EXERCISE INSTRUCTIONS:
Wherever a line of the data contains "PIRANHA", copy that line.

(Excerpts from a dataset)

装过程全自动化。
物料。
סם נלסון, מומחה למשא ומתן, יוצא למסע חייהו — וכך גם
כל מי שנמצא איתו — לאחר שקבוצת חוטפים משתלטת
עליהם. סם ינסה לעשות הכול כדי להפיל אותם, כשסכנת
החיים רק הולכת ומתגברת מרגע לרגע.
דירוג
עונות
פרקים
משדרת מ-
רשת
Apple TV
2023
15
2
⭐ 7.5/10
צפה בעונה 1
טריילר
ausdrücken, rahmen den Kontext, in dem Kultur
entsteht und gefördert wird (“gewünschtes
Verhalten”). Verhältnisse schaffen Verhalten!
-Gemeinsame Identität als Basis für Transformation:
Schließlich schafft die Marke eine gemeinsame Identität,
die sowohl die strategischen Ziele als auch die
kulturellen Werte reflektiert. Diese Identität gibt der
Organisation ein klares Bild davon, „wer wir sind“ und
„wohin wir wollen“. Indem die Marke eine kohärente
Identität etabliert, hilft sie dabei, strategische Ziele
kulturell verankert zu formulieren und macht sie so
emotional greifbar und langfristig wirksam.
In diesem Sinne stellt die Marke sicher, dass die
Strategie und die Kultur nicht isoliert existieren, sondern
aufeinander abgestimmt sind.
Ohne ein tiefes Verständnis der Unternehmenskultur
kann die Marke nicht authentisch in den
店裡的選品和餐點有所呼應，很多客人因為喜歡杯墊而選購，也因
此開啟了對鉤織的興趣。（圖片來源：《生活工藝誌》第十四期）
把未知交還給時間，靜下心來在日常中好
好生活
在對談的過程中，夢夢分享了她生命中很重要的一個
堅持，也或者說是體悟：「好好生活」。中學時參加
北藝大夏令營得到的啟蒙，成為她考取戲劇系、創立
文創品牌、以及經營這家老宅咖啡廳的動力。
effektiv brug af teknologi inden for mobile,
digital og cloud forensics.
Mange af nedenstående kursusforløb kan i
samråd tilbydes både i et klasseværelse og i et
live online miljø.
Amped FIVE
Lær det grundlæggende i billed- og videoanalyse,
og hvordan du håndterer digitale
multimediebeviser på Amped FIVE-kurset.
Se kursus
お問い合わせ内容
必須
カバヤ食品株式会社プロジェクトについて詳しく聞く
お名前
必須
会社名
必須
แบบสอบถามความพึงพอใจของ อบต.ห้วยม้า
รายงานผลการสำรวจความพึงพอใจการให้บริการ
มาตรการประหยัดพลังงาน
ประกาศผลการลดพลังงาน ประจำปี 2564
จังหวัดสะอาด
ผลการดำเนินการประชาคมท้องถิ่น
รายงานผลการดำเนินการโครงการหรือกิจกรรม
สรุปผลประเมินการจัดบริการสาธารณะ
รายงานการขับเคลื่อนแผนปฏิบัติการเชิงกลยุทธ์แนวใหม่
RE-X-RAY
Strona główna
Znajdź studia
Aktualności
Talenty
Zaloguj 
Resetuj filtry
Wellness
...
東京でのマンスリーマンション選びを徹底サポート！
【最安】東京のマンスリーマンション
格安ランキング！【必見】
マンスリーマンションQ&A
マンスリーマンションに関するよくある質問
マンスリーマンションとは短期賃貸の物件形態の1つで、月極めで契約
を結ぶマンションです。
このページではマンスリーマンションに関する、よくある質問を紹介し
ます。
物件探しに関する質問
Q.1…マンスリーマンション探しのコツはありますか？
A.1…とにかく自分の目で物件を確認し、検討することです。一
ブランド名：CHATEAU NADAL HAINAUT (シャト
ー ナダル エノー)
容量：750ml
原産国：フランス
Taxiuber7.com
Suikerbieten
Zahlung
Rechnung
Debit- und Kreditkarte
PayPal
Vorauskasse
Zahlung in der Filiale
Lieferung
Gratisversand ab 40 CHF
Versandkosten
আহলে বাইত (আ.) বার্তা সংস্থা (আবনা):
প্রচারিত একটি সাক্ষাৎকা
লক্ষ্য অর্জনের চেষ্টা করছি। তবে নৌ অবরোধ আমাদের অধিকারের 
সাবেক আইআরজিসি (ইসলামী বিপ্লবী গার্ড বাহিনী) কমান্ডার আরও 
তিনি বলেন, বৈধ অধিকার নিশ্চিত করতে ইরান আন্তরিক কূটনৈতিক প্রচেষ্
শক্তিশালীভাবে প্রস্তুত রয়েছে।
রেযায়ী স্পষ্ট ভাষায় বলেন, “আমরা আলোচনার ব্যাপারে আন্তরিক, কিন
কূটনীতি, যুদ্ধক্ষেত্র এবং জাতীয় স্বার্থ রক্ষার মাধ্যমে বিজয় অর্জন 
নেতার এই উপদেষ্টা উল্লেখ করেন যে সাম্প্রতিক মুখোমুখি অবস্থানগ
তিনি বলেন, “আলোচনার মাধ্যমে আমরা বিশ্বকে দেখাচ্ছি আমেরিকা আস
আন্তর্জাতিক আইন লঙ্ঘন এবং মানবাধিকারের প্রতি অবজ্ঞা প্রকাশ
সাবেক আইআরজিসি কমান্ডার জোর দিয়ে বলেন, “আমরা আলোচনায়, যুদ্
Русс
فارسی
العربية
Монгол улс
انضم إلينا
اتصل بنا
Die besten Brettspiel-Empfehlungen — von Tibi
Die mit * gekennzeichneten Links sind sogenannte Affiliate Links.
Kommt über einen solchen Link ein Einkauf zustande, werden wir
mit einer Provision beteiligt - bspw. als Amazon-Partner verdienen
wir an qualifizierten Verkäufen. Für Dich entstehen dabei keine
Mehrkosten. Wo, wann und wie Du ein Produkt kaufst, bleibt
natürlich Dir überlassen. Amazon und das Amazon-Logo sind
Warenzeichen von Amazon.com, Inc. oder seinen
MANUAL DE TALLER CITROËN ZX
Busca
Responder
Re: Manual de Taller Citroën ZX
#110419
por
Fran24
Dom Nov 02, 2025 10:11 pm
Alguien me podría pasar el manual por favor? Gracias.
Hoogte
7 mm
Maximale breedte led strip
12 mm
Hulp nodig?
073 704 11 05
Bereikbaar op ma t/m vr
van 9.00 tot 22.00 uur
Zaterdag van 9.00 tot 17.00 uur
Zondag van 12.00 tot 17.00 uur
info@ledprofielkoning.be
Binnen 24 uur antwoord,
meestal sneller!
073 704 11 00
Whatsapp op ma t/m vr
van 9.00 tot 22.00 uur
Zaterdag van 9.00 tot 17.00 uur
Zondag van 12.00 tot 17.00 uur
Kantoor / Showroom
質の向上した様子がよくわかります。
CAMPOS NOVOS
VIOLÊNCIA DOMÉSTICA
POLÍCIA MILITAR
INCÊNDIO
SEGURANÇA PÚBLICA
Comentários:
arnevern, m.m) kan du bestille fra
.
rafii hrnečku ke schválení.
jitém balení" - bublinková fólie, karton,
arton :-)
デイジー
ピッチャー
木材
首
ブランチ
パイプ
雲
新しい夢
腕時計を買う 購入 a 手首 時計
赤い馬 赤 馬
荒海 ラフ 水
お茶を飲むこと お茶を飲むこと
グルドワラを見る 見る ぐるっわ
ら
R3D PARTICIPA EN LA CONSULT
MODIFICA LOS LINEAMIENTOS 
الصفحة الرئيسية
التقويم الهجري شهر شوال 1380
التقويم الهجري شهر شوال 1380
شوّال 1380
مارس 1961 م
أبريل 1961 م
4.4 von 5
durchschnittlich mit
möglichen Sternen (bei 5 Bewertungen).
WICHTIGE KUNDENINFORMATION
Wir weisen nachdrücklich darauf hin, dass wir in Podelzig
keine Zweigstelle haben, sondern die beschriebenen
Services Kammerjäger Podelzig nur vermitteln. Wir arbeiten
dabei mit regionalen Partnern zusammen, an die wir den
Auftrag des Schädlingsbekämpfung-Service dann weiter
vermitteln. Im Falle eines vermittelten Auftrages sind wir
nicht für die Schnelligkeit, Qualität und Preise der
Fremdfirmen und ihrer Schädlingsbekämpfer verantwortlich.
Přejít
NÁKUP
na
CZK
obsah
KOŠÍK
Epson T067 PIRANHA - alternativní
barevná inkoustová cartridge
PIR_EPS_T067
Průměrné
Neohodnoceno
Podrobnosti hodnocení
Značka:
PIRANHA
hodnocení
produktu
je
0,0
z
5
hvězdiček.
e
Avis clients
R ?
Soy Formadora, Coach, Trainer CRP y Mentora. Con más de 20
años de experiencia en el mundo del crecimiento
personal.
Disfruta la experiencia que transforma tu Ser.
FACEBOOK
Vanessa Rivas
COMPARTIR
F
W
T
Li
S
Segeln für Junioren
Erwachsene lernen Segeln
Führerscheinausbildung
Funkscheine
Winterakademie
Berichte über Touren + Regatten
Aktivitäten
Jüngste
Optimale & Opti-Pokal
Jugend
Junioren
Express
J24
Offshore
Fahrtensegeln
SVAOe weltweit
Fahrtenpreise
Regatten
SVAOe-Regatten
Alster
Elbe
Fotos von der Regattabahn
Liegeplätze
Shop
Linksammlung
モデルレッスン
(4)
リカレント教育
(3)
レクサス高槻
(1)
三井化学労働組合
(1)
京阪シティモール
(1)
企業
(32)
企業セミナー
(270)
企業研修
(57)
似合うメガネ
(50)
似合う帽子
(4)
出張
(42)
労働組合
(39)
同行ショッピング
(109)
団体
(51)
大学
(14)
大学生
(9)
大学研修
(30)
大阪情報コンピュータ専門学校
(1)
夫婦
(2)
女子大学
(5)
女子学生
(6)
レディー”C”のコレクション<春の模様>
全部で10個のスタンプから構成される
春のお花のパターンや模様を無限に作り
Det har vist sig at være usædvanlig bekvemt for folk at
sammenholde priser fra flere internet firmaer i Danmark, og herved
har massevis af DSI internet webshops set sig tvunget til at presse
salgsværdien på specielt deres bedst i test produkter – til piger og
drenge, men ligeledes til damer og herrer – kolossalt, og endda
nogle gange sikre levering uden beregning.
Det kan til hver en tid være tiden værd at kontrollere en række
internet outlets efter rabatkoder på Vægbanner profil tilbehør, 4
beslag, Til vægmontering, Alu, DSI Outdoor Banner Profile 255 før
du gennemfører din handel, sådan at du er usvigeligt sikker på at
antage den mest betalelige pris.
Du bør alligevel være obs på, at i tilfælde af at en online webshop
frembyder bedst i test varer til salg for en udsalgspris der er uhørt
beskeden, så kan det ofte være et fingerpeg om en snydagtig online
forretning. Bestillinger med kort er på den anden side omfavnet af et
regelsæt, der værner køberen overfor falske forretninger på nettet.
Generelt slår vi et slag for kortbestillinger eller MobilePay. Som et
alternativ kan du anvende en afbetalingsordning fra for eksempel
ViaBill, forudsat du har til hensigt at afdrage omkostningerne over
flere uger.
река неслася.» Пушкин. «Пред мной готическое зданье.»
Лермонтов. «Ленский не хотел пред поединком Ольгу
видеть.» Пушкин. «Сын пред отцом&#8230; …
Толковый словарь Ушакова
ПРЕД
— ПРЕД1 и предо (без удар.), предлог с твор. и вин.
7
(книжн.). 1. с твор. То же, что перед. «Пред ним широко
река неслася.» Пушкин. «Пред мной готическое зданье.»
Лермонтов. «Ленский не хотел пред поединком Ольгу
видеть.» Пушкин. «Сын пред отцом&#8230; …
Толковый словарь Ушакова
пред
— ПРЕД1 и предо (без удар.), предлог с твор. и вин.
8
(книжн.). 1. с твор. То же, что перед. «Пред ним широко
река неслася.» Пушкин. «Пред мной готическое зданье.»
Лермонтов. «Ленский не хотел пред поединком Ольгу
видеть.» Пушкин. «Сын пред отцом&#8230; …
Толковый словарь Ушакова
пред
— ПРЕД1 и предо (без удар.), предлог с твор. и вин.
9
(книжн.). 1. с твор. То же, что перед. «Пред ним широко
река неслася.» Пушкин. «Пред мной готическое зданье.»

RESPONSE AREA:
Epson T067 PIRANHA - alternativní
PIRANHA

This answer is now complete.